*TASK DIRECTIONS*
For each line below that contains the word "lines", return that line.
Top of THE DATA
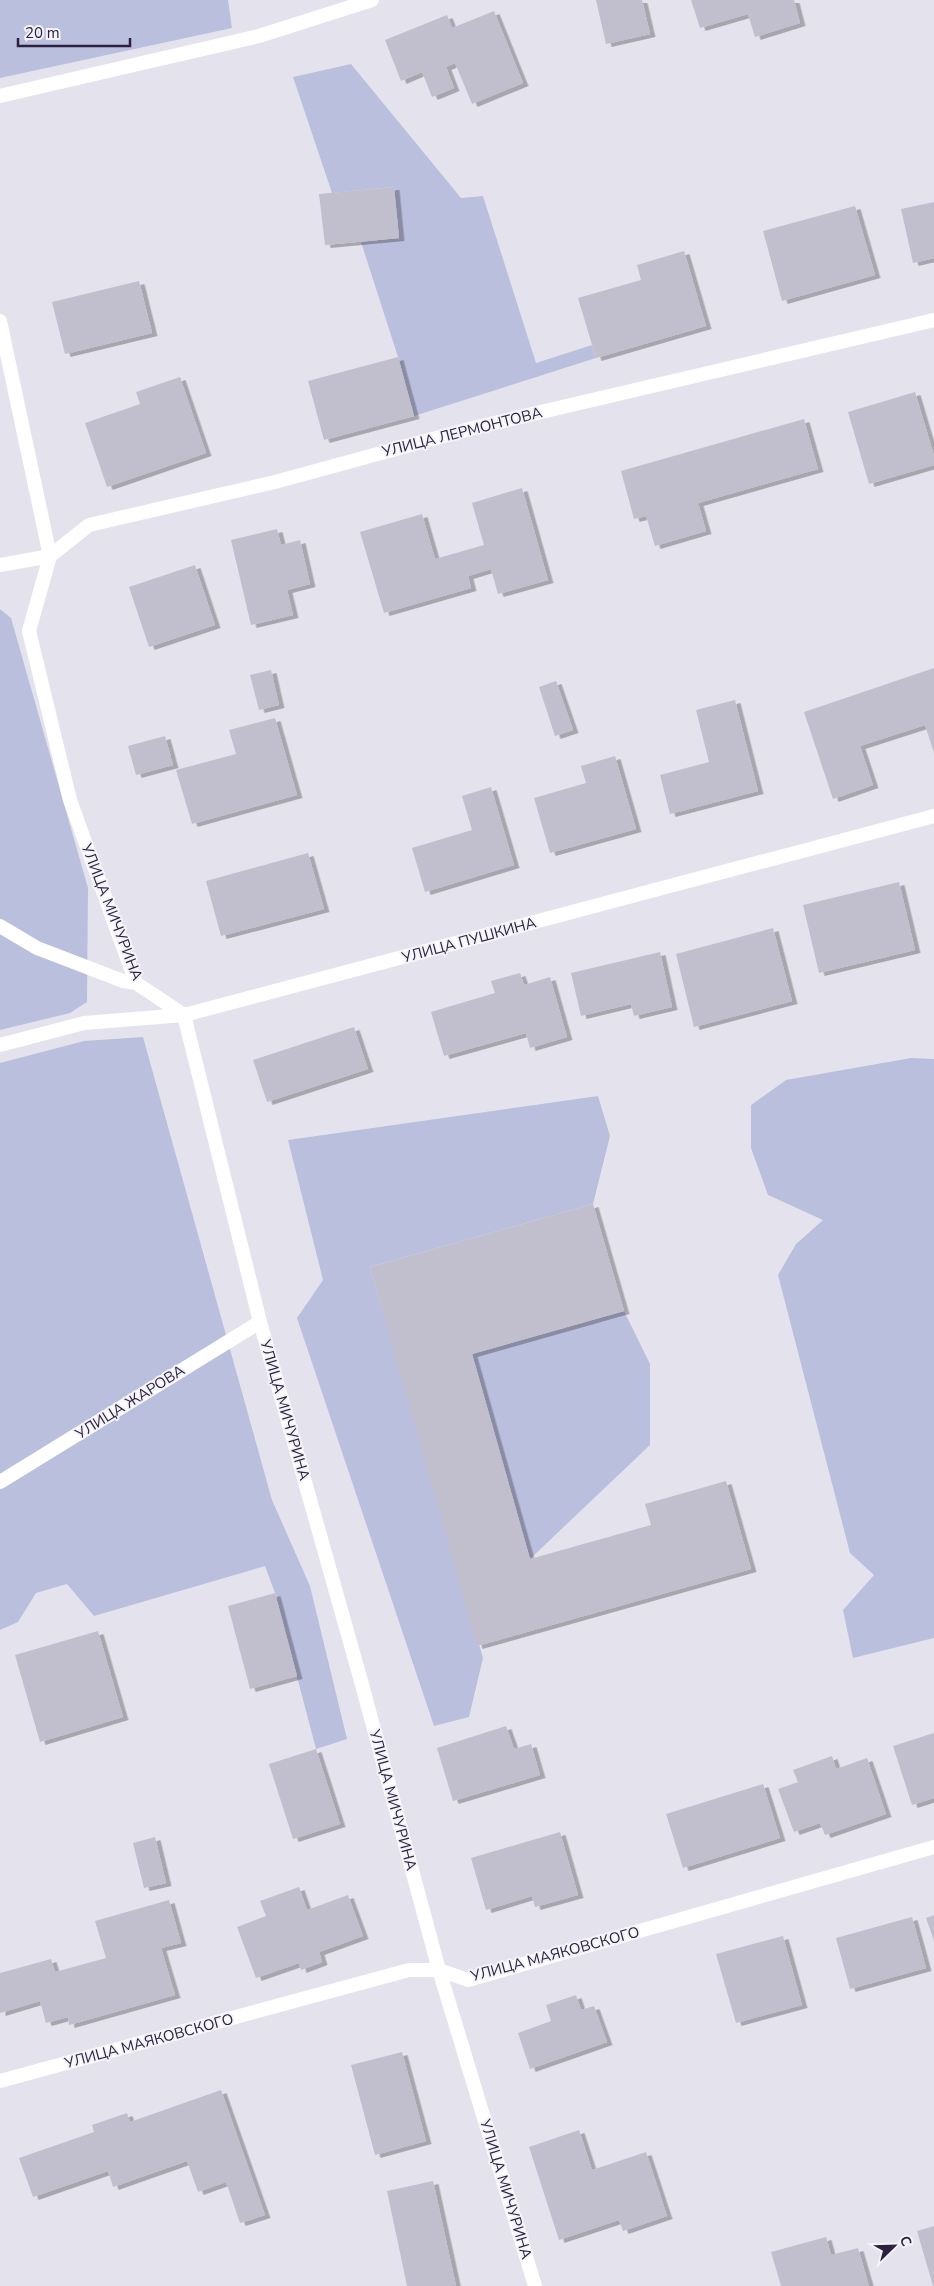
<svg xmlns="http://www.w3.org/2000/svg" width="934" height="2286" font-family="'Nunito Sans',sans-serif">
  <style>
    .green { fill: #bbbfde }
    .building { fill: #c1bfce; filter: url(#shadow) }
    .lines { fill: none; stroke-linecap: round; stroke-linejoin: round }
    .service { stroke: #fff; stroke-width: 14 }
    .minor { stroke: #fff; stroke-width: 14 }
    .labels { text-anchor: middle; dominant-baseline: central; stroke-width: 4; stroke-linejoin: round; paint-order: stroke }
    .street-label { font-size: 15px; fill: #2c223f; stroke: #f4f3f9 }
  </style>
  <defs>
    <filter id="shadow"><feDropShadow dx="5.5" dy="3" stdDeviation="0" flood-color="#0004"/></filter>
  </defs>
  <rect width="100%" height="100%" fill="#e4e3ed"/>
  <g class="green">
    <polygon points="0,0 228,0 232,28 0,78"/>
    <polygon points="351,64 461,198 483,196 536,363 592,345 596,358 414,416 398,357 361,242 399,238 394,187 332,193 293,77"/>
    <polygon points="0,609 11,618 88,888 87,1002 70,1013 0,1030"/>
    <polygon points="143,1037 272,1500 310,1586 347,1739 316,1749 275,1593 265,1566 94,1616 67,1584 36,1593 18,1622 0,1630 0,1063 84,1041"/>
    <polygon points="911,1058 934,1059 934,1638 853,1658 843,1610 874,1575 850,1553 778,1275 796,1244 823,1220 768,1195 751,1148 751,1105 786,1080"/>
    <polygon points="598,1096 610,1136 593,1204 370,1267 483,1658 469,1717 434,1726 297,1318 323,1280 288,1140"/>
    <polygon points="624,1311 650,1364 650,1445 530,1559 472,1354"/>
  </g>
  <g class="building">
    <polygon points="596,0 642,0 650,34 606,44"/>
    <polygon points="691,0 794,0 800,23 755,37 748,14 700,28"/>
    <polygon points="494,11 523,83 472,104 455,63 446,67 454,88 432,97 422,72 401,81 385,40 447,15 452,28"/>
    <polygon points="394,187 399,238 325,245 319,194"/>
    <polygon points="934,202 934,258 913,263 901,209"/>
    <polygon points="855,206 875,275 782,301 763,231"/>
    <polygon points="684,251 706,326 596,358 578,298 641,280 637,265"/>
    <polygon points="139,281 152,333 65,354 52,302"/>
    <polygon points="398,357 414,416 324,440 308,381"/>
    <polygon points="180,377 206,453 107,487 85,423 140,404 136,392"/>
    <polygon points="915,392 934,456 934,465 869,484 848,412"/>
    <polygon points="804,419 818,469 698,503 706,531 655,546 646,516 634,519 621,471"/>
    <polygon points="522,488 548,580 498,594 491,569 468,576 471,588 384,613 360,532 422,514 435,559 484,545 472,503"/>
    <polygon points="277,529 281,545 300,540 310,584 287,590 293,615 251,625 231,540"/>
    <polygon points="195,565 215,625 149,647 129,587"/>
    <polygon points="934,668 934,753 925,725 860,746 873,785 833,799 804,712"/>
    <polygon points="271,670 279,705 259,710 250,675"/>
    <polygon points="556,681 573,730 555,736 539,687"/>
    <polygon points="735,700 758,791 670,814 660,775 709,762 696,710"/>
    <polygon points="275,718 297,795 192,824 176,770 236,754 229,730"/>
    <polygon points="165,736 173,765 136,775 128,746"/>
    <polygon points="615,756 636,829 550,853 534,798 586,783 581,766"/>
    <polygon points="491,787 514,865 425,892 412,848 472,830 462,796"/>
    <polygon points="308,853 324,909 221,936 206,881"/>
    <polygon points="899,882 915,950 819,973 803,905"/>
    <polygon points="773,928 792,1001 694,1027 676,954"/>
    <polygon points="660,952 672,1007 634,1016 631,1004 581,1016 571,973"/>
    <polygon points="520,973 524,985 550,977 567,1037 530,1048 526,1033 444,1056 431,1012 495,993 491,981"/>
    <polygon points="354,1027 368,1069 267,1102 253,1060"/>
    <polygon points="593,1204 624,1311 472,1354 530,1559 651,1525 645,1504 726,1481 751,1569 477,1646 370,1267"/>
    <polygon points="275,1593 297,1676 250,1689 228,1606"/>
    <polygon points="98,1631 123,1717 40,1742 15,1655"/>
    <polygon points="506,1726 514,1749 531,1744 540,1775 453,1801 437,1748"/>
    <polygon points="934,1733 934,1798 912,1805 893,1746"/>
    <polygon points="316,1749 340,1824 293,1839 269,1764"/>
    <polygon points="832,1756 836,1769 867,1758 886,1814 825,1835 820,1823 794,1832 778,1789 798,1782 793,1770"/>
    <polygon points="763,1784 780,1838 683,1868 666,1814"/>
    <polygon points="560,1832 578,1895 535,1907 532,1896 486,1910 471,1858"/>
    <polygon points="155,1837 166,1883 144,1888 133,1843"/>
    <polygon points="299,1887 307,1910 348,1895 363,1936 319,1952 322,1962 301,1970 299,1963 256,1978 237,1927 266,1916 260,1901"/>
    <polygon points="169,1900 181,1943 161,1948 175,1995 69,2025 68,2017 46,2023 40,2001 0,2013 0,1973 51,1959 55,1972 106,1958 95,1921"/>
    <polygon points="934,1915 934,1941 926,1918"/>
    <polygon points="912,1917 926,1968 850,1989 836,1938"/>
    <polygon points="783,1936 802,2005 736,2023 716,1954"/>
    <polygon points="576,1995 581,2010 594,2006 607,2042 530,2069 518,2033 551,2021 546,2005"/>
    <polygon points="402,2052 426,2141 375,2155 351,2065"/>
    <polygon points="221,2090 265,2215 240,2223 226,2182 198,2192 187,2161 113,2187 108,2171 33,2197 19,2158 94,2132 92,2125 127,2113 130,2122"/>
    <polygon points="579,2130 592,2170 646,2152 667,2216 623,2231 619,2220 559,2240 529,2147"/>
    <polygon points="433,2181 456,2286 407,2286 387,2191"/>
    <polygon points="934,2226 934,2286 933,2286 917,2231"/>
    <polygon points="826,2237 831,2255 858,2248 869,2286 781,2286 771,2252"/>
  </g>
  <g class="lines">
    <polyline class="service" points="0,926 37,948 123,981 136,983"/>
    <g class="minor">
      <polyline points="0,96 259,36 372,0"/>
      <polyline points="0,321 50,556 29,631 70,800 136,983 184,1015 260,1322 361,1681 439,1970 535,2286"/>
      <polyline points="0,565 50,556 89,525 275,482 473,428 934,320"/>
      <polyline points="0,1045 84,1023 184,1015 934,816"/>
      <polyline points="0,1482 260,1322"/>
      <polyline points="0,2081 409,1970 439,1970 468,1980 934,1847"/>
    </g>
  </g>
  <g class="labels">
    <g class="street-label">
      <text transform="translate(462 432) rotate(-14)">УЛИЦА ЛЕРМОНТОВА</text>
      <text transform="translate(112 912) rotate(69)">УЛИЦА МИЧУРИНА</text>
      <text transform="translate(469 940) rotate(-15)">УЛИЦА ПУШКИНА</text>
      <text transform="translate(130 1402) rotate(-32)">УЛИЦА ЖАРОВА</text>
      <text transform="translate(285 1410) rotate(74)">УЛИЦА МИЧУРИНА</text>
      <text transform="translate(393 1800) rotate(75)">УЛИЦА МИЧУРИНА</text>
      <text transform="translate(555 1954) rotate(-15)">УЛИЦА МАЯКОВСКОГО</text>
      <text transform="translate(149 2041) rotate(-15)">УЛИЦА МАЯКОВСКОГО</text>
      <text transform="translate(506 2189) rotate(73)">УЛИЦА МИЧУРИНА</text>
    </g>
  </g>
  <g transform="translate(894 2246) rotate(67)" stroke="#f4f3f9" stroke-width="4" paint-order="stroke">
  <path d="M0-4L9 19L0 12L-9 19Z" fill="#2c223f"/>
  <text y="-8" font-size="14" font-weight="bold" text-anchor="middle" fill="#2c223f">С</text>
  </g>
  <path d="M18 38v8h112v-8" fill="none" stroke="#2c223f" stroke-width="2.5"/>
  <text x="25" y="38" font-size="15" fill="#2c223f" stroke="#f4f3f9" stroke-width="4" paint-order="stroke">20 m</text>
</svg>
Bottom of THE DATA
*REPLY*
    .lines { fill: none; stroke-linecap: round; stroke-linejoin: round }
  <g class="lines">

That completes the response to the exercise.